The second method, if elimination shall prove impossible or undesirable, is that of segregation; and this again may be of two kinds—hostile and amicable. We may segregate the alien element without regard to its own ends or desires: the segregation of it being upon a plan framed solely from the point of view of the organism invaded, and the reduction of the strain or friction it creates effected by the mere cutting of it off from all avenues through which it can affect its host.

But we may also segregate the alien irritant by an action which takes full account of the thing segregated as well as of the organism segregating it, and considers the good of both parties. In this second and amicable policy the word segregation (which has a bad connotation) may be replaced by the word recognition.

This book has been written under the conception that all solutions of the Jewish problem other than this last are either impracticable, or bad in morals, or both.

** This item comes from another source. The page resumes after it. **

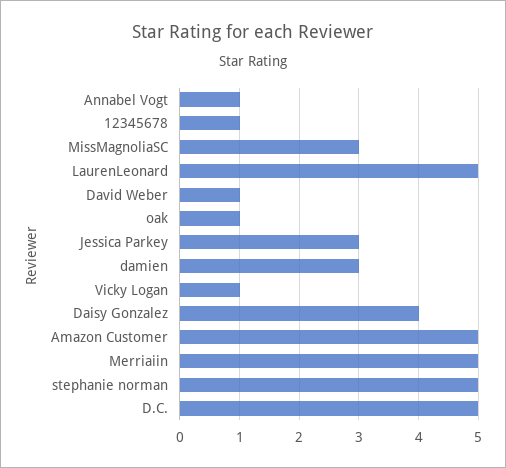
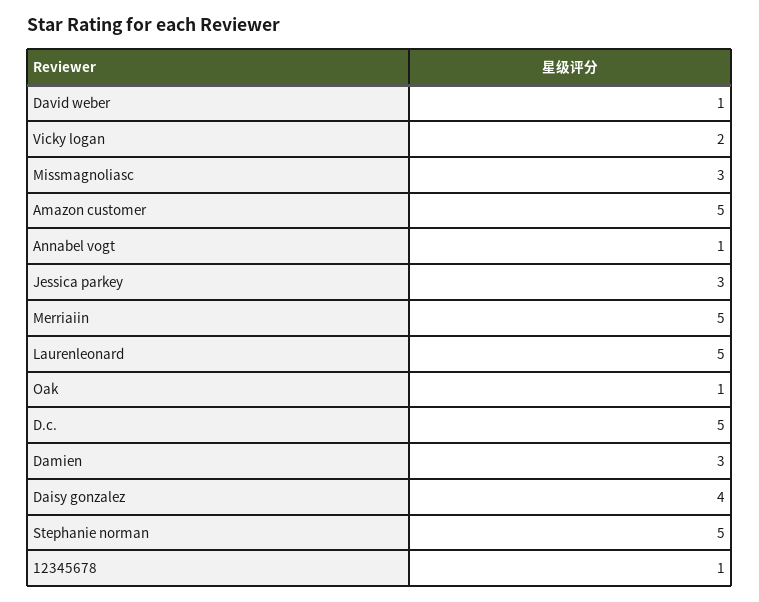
Vicky Logan: 1 -> 2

It is written to advocate a policy wherein the Jews on their side shall openly recognize their wholly separate nationality and we on ours shall equally recognize that separate nationality, treat it without reserve as an alien thing, and respect it as a province of society outside our own.

It is written under the conviction that any attitude which falls short of this policy or is very different from it will now soon breed disaster.

The solution by way of destruction is not only abominable in morals but has proved futile in practice. It has been the constant temptation of angry popular masses in the past, when the Jewish problem has come to a head not once but a thousand times in various parts of our civilization during the last twenty centuries. From the pitiless massacres of Cyrenaica in the second century to the latest murders in the Ukraine that solution has been attempted and has failed. It has invariably left behind it a dreadful inheritance of hatred upon the one side and of shame upon the other. It has been condemned by every man whose judgment is worth considering and especially by the great moral teachers of Christendom. It is, indeed, hardly a policy at all, for it is blind. It is a gesture of mere exasperation and not a final gesture at that.

The second form of elimination—expulsion—though theoretically sustainable (for a community has a right to organize its own life and no aliens therein have a claim to modify that life or to disturb it), is none the less in practice, and as regards this particular problem, only one degree less odious than the first. It means inevitably a mass of individual injustice, as well as common spoliation and every other hardship. It is almost impossible to dissociate it from violence and ill deeds of all kinds. It leaves behind it almost as strong an inheritance, if not of shame on the one side, at any rate of rancour upon the other, as does the first. And what condemns it finally is that it is not, and cannot be, complete.

For it is in the nature of the Jewish problem that this solution is only attempted at moments and in places where the strength of the Jews has declined; and this invariably means their corresponding strength in some other quarter.

A particular society attempting this solution of expulsion may succeed for a time so far as itself is concerned, but that inevitably means the reception of the exiled body by another district, and, sooner or later, the return of the force which it was hoped to be rid of. The greatest historical example of this is, of course, the action of the English. The English alone of all Christian nations did adopt this solution in its entirety. A strong national kingship, a government highly organized for its time, an insular position and a singular unanimity of national purpose promoted the expulsion of the Jews from England at the end of the thirteenth century; for more than three and a half centuries that expulsion was maintained, and England alone of the various divisions of Christendom was in theory free of the alien element and nearly as free in practice as it was in theory.